_Passage provided_

---------------

Aside from that, Sunday I spent the day w/my nephew...he is an excercise machine, lol... On Monday I got my hair carmelized, highlght, low light and evening out the over all tone in my hair... JC Penny had 20% off for new customers, so I did it all for like $95 (when at Vito Mazza the same thing cost me $250 in 2005). Since I got my tax return, hey why not!? I also got my oil changed and I found out one of my hoses is seeping, so great, I need to get it fixed, but I have another 20% off @ Good Year...wow, I never knew how coupons were so useful... shopping around for a good deal is always my hobby. I also went to lunch and played pool with Harry. It was such a quick day though... but I am saddened to say that one of my friedns is failing her OT field work :O( It is always so sad when you are bending over backwards but it just isn't happening...I remember when my professors failed me for Endocrinology (which was supposed to be a freaken PSYCHOLOGY class but it turned into a hrd core biology class) and I falied Theory of Linear Transformations 350 Blah! I hated the professors and those courses but they were my core-curriculum classes so I was soooo stresssed OUT! I was breaking out, I couldn't sleep, and that is when I hated school the most. It happened my 3rd yr of school, with 2 consecutive semesters...but, you got to get it done and take it one day at a time, is what I learned... I was #4 in my high school class and now I was failing classes-that made me feel so empty and lost and what will I do?! I felt desperate and hopeless... But today I have a stable job, I enjoy not ahving to deal with people and eventually I want to get to the top :O)

---------------

_Material supplied_

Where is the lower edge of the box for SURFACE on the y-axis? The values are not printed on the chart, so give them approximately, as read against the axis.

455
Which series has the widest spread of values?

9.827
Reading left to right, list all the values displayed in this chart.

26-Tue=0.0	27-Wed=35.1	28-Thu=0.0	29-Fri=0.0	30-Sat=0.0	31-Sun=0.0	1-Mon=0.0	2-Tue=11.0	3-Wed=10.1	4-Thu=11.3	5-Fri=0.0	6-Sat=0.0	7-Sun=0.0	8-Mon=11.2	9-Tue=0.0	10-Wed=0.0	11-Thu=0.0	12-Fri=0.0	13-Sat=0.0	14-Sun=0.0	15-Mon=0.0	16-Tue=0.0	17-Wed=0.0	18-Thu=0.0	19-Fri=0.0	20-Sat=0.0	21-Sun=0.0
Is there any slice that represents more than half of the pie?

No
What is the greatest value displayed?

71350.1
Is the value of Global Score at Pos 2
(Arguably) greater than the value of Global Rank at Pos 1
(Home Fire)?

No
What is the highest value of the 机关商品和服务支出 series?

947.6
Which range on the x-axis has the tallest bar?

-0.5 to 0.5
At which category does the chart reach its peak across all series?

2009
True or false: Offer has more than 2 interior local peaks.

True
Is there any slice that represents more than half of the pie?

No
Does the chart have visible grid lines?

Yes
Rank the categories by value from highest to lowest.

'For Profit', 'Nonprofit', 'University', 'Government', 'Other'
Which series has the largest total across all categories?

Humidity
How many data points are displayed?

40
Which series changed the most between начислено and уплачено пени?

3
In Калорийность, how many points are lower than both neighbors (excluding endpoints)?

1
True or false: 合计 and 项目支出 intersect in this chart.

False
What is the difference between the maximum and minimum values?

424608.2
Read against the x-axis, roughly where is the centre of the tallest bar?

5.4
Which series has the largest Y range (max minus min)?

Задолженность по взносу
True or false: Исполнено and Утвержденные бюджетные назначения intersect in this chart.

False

---------------

_Exercises_
1 – Decide whether each statement agrees with the blog entry. Answer yes or no for each, and quote the words from the entry that settle it.
(a) The hair treatment at JC Penny cost more than the same treatment at Vito Mazza in 2005.
(b) The writer once failed Theory of Linear Transformations 350.
(c) The writer spent Sunday with a niece.
2 – Continue the blog entry about the writer's week, starting after its final sentence.
Nothing in the records is needed here.

_Response list_
1 –
(a) No: "I did it all for like $95 (when at Vito Mazza the same thing cost me $250 in 2005)"
(b) Yes: "I falied Theory of Linear Transformations 350"
(c) No: "Sunday I spent the day w/my nephew"

2 –
Aside from that, today I am back @ work. The flowers that harry got me for Vday just disintegrated...everyone at my job was complaining about their flowers dying so they called 1800flowers and will get new flowers, I decided to do the same, cuz they are just so pretty! So todays traffic was aweful, I decided to take a "short cut" thru exit 50A only to find out I went the wrong way cuz the sun was on the wrong side of my face, lol. I also looked at the houses and I knew that I was not in a rich neighborhood, lol... I am so freaken smart! Eventually I got back on rt 124 and took the long way to get here. Once I arrived to work, aakesh said that this weekend was horrible for him cuz his gf's best friend's friend, committed suicide on Saturday...apparently that 16yr old girl's sister died on Xmas day in a car crash and b/c that other sister was the over-achiever and the 16yr old girl's parents were always comparing her lack of achievement to the sister who died on XMAS...feeling so overwhelmed, the girl locked herself in the room and did not want to come out...and she found out she was pregnant too...not knowing what to do, she shot herself. Wow...imagine hearing that story after a 2 hour traffic jam...it is amazing what familial pressure can do to a growing adolescent. This made me sad cuz last week, Norman's grandma died, this week this. I do not want to hear about death.
So today is my first day back from what felt like a week-long weekend :O)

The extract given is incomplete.